Directed by Paweł Miśkiewicz, Dramatic Theatre in Warsaw, March 2002.
Paweł Miśkiewicz, actor and student of renowned Polish stage director Krystian Lupa, once again tackles this early play by Anton Chekhov in an effort to use this classical text to tell the story of contemporary desires, the search for love, and one's own identity. The director has transferred the action of the play to a resort where the characters await their convalescence, but one that will be a spiritual rather than physical transformation.
When asked by a journalist from Gazeta Wyborcza to define the contemporary Platonov, the director responds, 'one of them is sitting opposite you. Platonov is an average, contemporary member of the intelligentsia who, despite the misery of the life he leads, attempts each day to somehow justify his existence, silencing regrets that derive from various defeats and moments of negligence in life in order to sleep soundly.

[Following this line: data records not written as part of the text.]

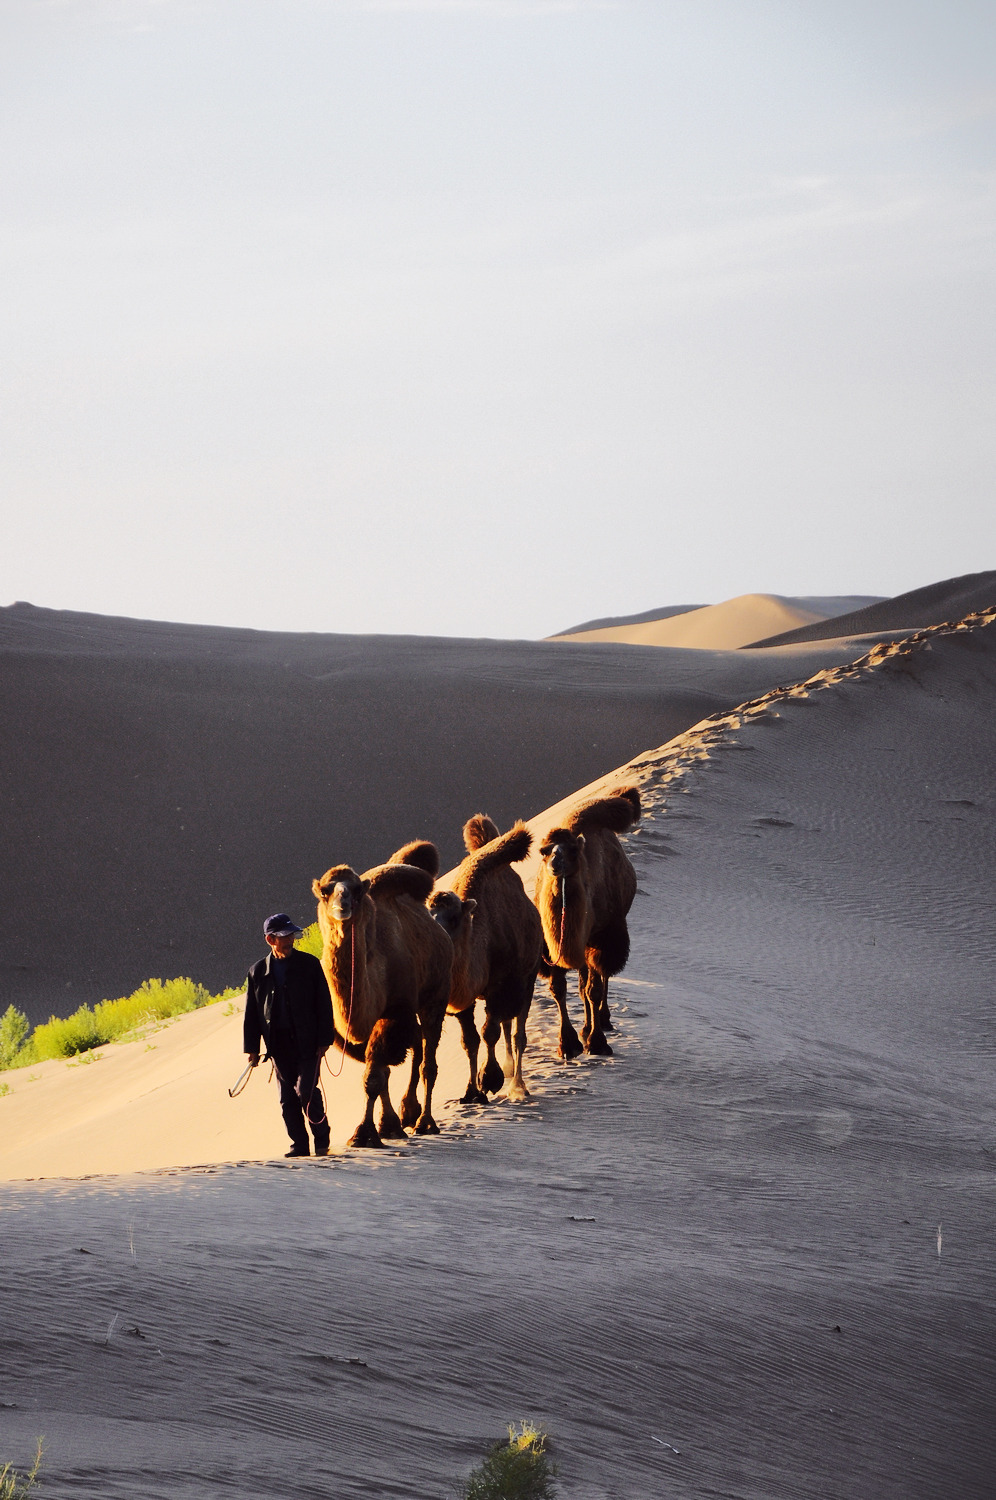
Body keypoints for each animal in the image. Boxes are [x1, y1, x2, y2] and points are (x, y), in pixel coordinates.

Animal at [312, 846, 450, 1146]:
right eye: (325, 891)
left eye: (356, 890)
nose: (343, 904)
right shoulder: (345, 1034)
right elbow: (379, 1072)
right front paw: (388, 1126)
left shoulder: (394, 1013)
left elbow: (374, 1076)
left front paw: (364, 1134)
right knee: (416, 1047)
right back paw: (408, 1112)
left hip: (435, 996)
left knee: (429, 1060)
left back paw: (425, 1122)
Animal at [423, 822, 540, 1104]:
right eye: (428, 916)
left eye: (454, 918)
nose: (438, 940)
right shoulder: (464, 1002)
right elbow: (471, 1040)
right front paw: (471, 1092)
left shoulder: (502, 986)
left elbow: (489, 1032)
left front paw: (489, 1079)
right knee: (508, 1028)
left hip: (528, 978)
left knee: (518, 1032)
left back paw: (518, 1085)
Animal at [534, 786, 642, 1056]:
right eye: (544, 851)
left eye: (572, 851)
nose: (555, 863)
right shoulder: (550, 947)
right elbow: (559, 988)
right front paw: (567, 1043)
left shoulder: (599, 936)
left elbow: (593, 989)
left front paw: (597, 1042)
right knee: (584, 981)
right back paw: (586, 1027)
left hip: (609, 935)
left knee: (602, 976)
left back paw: (603, 1020)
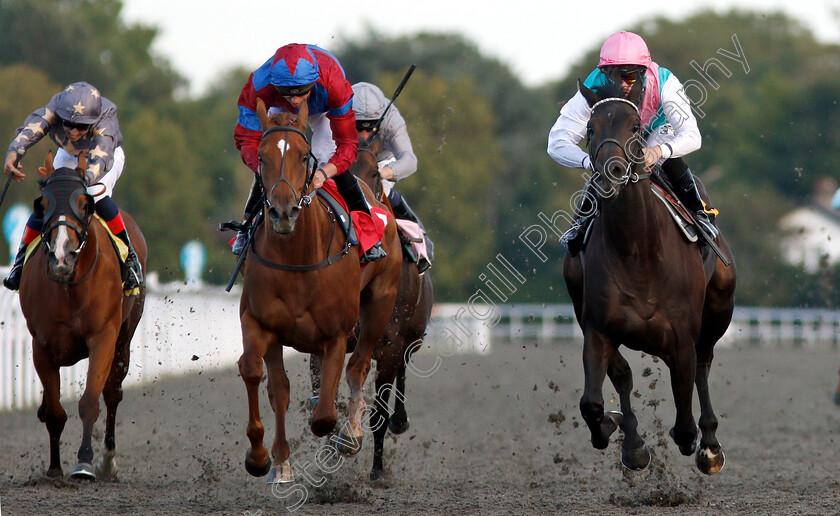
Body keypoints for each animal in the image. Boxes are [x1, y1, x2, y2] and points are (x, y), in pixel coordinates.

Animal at [18, 151, 146, 482]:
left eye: (84, 203)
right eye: (43, 204)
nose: (62, 255)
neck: (70, 287)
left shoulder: (103, 337)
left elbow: (90, 400)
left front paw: (85, 463)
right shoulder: (42, 346)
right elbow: (53, 411)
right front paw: (54, 468)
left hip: (125, 336)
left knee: (112, 393)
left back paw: (108, 462)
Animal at [236, 100, 400, 484]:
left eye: (303, 155)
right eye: (261, 157)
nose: (282, 211)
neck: (297, 256)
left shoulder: (336, 333)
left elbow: (325, 415)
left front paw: (344, 435)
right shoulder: (260, 322)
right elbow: (260, 377)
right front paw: (267, 459)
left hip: (380, 303)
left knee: (358, 367)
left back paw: (352, 433)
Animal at [344, 136, 434, 480]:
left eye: (374, 173)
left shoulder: (392, 343)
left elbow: (379, 411)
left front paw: (378, 471)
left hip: (410, 337)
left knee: (403, 369)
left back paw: (400, 420)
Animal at [564, 83, 736, 476]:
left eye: (634, 126)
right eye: (591, 128)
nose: (611, 172)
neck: (636, 252)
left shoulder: (682, 338)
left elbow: (684, 421)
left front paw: (696, 441)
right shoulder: (598, 330)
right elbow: (592, 402)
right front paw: (620, 434)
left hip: (719, 308)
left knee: (703, 365)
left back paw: (710, 446)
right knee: (624, 376)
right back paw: (633, 443)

Both Andrzej Chyra, our theatrical Platonov, and I are 37 years old. We are at an age when, once could say, we are experiencing our first closures. We are too old to keep thinking that everything still lays ahead. The time has come for a kind of accounting, an inventory of profits and losses. Do the things that currently constitute the cores of our lives reflect our youthful ambitions?'
The production features Maja Ostaszewska, Danuta Stenka, Andrzej Chyra and Marek Walczewski among other performers.
- Anton Chekhov, PLATONOV, translated by Adam Tarn, directed by Paweł Miśkiewicz, music by Lech Jankowski, scenery designed by Barbara Hanicka. Premiere: March 24, 2002 at the Dramatic Theatre (Teatr Dramatyczny) in Warsaw.